### AUSZUG

<<<<

Köln. (bve) Die Ernährungsindustrie in Deutschland boomt. Nach schwierigen Jahren der Konsumzurückhaltung zogen die Umsätze der Ernährungsindustrie im ersten Halbjahr 2007 auf einen Wert von 70,9 Milliarden Euro an. Nominal sind die Umsätze in der ersten Jahreshälfte um 5,2 Prozent gestiegen, preisbereinigt beträgt das Wachstum 2,8 Prozent, berichtet die Bundesvereinigung der Deutschen Ernährungsindustrie (BVE) aus Berlin.

Wie in den Jahren zuvor ist der Export auch im ersten Halbjahr 2007 der wichtigste Wachstumsmotor der Branche. Im Ausland wurden deutsche Lebensmittel und Getränke im Wert von 16,3 Milliarden Euro verkauft. Mit einem nominalen Zuwachs von 13,2 Prozent im Vergleich zum Vorjahreszeitraum wuchs der Export erneut dynamischer als der deutsche Markt. Die Ausfuhrpreise stiegen mit 6,8 Prozent allerdings auch deutlicher als im Inland.

Auf dem deutschen Markt wurden Umsätze in Höhe von 54,6 Milliarden Euro getätigt. Der Wettbewerb in der Lebensmittelbranche ist nach wie vor sehr intensiv. Das nominale Wachstum betrug drei Prozent, geht aber hauptsächlich auf Preissteigerungen zurück.

>>>>

### BEREITGESTELLTE DATEN
<<<<

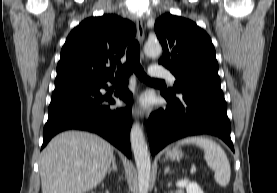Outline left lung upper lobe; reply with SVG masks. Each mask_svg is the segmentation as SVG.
Instances as JSON below:
<instances>
[{
  "label": "left lung upper lobe",
  "mask_w": 277,
  "mask_h": 193,
  "mask_svg": "<svg viewBox=\"0 0 277 193\" xmlns=\"http://www.w3.org/2000/svg\"><path fill=\"white\" fill-rule=\"evenodd\" d=\"M155 32L163 48L159 64L176 77L173 88L161 93L175 97L195 85H220L215 48L203 29L191 20L166 13L155 22Z\"/></svg>",
  "instance_id": "5c2ea615"
}]
</instances>
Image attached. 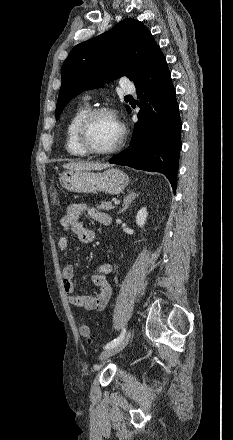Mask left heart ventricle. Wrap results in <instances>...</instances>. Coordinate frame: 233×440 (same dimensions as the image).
Here are the masks:
<instances>
[{"label": "left heart ventricle", "mask_w": 233, "mask_h": 440, "mask_svg": "<svg viewBox=\"0 0 233 440\" xmlns=\"http://www.w3.org/2000/svg\"><path fill=\"white\" fill-rule=\"evenodd\" d=\"M120 128L110 115H99L90 123L87 140L89 144L99 150L111 148L118 140Z\"/></svg>", "instance_id": "obj_1"}]
</instances>
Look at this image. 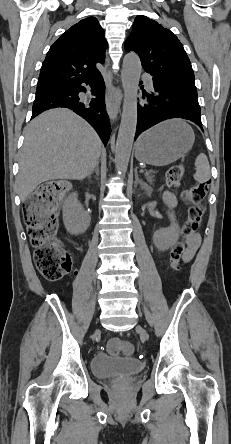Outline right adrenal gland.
I'll return each mask as SVG.
<instances>
[{"instance_id":"right-adrenal-gland-1","label":"right adrenal gland","mask_w":231,"mask_h":444,"mask_svg":"<svg viewBox=\"0 0 231 444\" xmlns=\"http://www.w3.org/2000/svg\"><path fill=\"white\" fill-rule=\"evenodd\" d=\"M96 173V175H99V162L96 164L95 168L93 169V171L89 174V177L93 174Z\"/></svg>"}]
</instances>
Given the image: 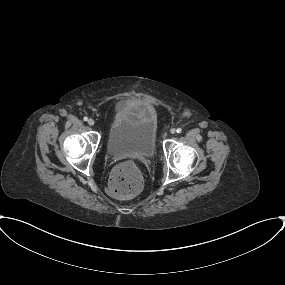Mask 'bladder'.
I'll list each match as a JSON object with an SVG mask.
<instances>
[{
  "label": "bladder",
  "mask_w": 285,
  "mask_h": 285,
  "mask_svg": "<svg viewBox=\"0 0 285 285\" xmlns=\"http://www.w3.org/2000/svg\"><path fill=\"white\" fill-rule=\"evenodd\" d=\"M106 149L113 156H154L156 128L143 104H128L117 110L107 133Z\"/></svg>",
  "instance_id": "1"
}]
</instances>
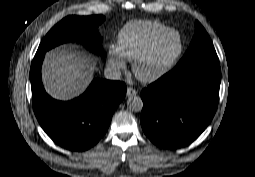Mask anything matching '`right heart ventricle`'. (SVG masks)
<instances>
[{
	"instance_id": "e07e8e85",
	"label": "right heart ventricle",
	"mask_w": 255,
	"mask_h": 177,
	"mask_svg": "<svg viewBox=\"0 0 255 177\" xmlns=\"http://www.w3.org/2000/svg\"><path fill=\"white\" fill-rule=\"evenodd\" d=\"M165 29L167 26L159 21L129 22L118 36L120 50L128 61H134L149 41Z\"/></svg>"
}]
</instances>
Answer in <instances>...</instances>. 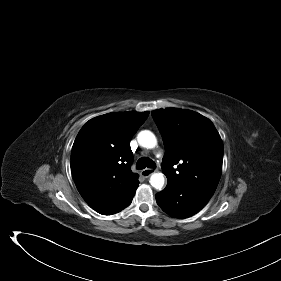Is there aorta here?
<instances>
[{"label":"aorta","instance_id":"1","mask_svg":"<svg viewBox=\"0 0 281 281\" xmlns=\"http://www.w3.org/2000/svg\"><path fill=\"white\" fill-rule=\"evenodd\" d=\"M137 140L140 146L152 149L157 145L156 136L149 130L139 132ZM165 183V177L162 173H153L150 177V184L157 190H161Z\"/></svg>","mask_w":281,"mask_h":281}]
</instances>
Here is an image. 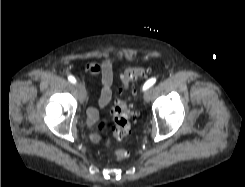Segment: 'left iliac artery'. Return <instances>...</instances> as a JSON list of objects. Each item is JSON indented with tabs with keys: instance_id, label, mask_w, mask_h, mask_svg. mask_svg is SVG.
<instances>
[{
	"instance_id": "obj_1",
	"label": "left iliac artery",
	"mask_w": 245,
	"mask_h": 187,
	"mask_svg": "<svg viewBox=\"0 0 245 187\" xmlns=\"http://www.w3.org/2000/svg\"><path fill=\"white\" fill-rule=\"evenodd\" d=\"M155 82H156V78H150L149 80L145 82L143 86V90L150 88L152 85H154Z\"/></svg>"
}]
</instances>
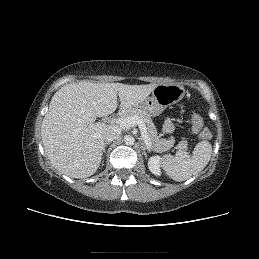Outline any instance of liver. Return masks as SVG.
Instances as JSON below:
<instances>
[{"mask_svg": "<svg viewBox=\"0 0 259 259\" xmlns=\"http://www.w3.org/2000/svg\"><path fill=\"white\" fill-rule=\"evenodd\" d=\"M156 83L128 85L80 81L61 87L52 97L42 125L45 153L52 165L73 178L93 175L104 149V123L97 117L113 113L120 107L132 109L145 100Z\"/></svg>", "mask_w": 259, "mask_h": 259, "instance_id": "obj_1", "label": "liver"}]
</instances>
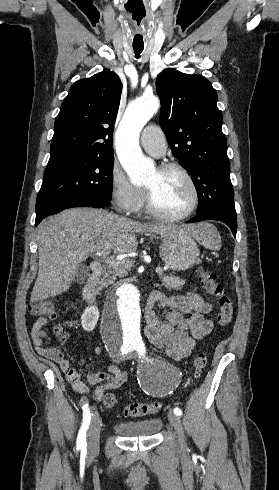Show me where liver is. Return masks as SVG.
<instances>
[{"label":"liver","instance_id":"6515ba94","mask_svg":"<svg viewBox=\"0 0 279 490\" xmlns=\"http://www.w3.org/2000/svg\"><path fill=\"white\" fill-rule=\"evenodd\" d=\"M206 222L191 226L140 224L128 218L94 208H71L57 216H49L36 230L38 240V276L31 292L32 302L47 300L67 292L78 266L98 252L133 254L138 242L135 234H187L199 238L205 232Z\"/></svg>","mask_w":279,"mask_h":490}]
</instances>
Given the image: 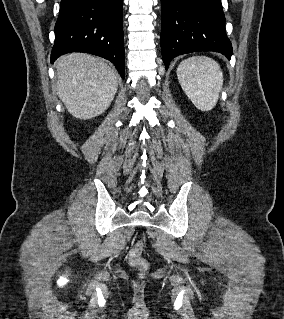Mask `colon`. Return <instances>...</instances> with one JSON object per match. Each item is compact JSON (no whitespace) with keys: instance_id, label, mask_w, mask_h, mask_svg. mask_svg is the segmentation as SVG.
<instances>
[{"instance_id":"obj_1","label":"colon","mask_w":284,"mask_h":319,"mask_svg":"<svg viewBox=\"0 0 284 319\" xmlns=\"http://www.w3.org/2000/svg\"><path fill=\"white\" fill-rule=\"evenodd\" d=\"M145 245L143 242L136 243L129 252V262L141 272H146L149 268L148 262L143 257Z\"/></svg>"}]
</instances>
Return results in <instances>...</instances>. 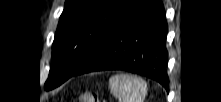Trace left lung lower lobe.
Masks as SVG:
<instances>
[{
  "label": "left lung lower lobe",
  "mask_w": 221,
  "mask_h": 102,
  "mask_svg": "<svg viewBox=\"0 0 221 102\" xmlns=\"http://www.w3.org/2000/svg\"><path fill=\"white\" fill-rule=\"evenodd\" d=\"M166 37L162 2L136 0L72 76L126 70L154 79L169 91Z\"/></svg>",
  "instance_id": "obj_1"
}]
</instances>
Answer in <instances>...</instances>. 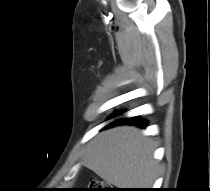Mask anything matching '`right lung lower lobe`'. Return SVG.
Returning a JSON list of instances; mask_svg holds the SVG:
<instances>
[{
  "label": "right lung lower lobe",
  "instance_id": "right-lung-lower-lobe-1",
  "mask_svg": "<svg viewBox=\"0 0 210 191\" xmlns=\"http://www.w3.org/2000/svg\"><path fill=\"white\" fill-rule=\"evenodd\" d=\"M119 115V114H118ZM117 116V114H114V117ZM117 124H134L139 127H146V121L142 118L138 117H132V118H123L116 121H113L108 125V127L117 125Z\"/></svg>",
  "mask_w": 210,
  "mask_h": 191
}]
</instances>
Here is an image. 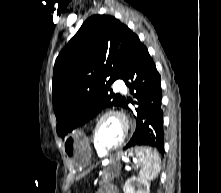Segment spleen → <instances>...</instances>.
<instances>
[{
	"instance_id": "1",
	"label": "spleen",
	"mask_w": 221,
	"mask_h": 193,
	"mask_svg": "<svg viewBox=\"0 0 221 193\" xmlns=\"http://www.w3.org/2000/svg\"><path fill=\"white\" fill-rule=\"evenodd\" d=\"M133 151H136L138 165L141 168L139 172L141 179H155L161 170L159 154L152 150V146H133Z\"/></svg>"
}]
</instances>
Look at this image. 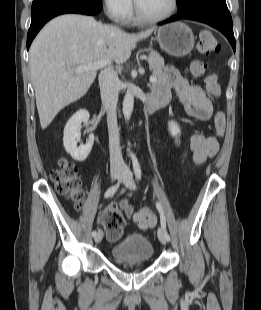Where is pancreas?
<instances>
[{
  "label": "pancreas",
  "instance_id": "1",
  "mask_svg": "<svg viewBox=\"0 0 261 310\" xmlns=\"http://www.w3.org/2000/svg\"><path fill=\"white\" fill-rule=\"evenodd\" d=\"M150 69L153 70L157 81L151 85V89H155L162 82V69L164 67V60L158 54H150L147 59Z\"/></svg>",
  "mask_w": 261,
  "mask_h": 310
}]
</instances>
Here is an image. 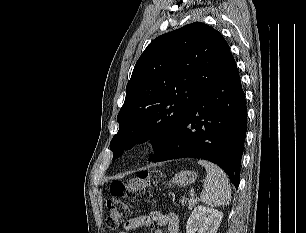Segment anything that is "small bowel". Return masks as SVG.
<instances>
[{
	"label": "small bowel",
	"mask_w": 306,
	"mask_h": 233,
	"mask_svg": "<svg viewBox=\"0 0 306 233\" xmlns=\"http://www.w3.org/2000/svg\"><path fill=\"white\" fill-rule=\"evenodd\" d=\"M153 222L166 227L168 233H179V218L176 214H164L153 211L148 215H140L126 221L119 233H129L140 227H149ZM155 233H163L158 229Z\"/></svg>",
	"instance_id": "small-bowel-1"
}]
</instances>
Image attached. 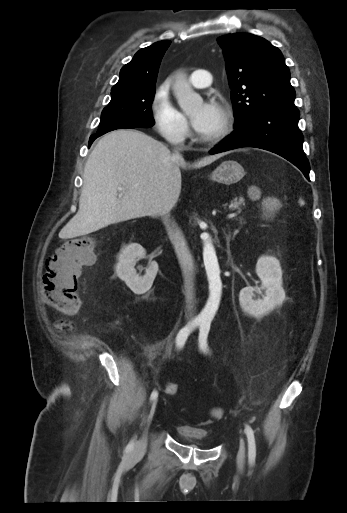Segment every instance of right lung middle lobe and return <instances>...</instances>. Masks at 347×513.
I'll list each match as a JSON object with an SVG mask.
<instances>
[{"label": "right lung middle lobe", "instance_id": "right-lung-middle-lobe-1", "mask_svg": "<svg viewBox=\"0 0 347 513\" xmlns=\"http://www.w3.org/2000/svg\"><path fill=\"white\" fill-rule=\"evenodd\" d=\"M155 86L111 91V101L102 111L97 134L121 128H149L154 125L151 104Z\"/></svg>", "mask_w": 347, "mask_h": 513}]
</instances>
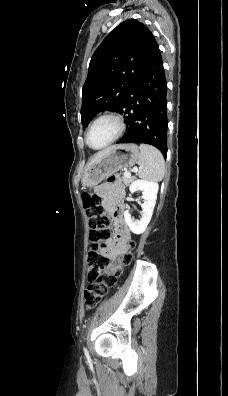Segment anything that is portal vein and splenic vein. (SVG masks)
Returning <instances> with one entry per match:
<instances>
[{"label": "portal vein and splenic vein", "instance_id": "18ae733b", "mask_svg": "<svg viewBox=\"0 0 228 396\" xmlns=\"http://www.w3.org/2000/svg\"><path fill=\"white\" fill-rule=\"evenodd\" d=\"M137 170H138V169H137L136 167L133 169L134 172H136ZM125 175H126V176H130L131 174H130V172L125 171Z\"/></svg>", "mask_w": 228, "mask_h": 396}]
</instances>
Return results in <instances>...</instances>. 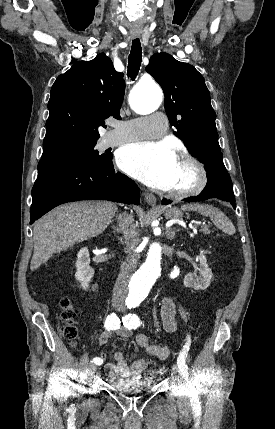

>>>>

### DEINE AUFGABEN
A – Wie lautet im Auszug die Passage von „Köln. (bve) Die“ bis „(BVE) aus Berlin.“, wenn du darin „Umsätze“ überall durch „Erlöse“ ersetzt?
B – Welchen Wert hatten laut Auszug die deutschen Lebensmittel und Getränke, die im ersten Halbjahr 2007 im Ausland verkauft wurden?

### ERGEBNISSE DER AUFGABEN
A –
Köln. (bve) Die Ernährungsindustrie in Deutschland boomt. Nach schwierigen Jahren der Konsumzurückhaltung zogen die Erlöse der Ernährungsindustrie im ersten Halbjahr 2007 auf einen Wert von 70,9 Milliarden Euro an. Nominal sind die Erlöse in der ersten Jahreshälfte um 5,2 Prozent gestiegen, preisbereinigt beträgt das Wachstum 2,8 Prozent, berichtet die Bundesvereinigung der Deutschen Ernährungsindustrie (BVE) aus Berlin.

B – 16,3 Milliarden Euro.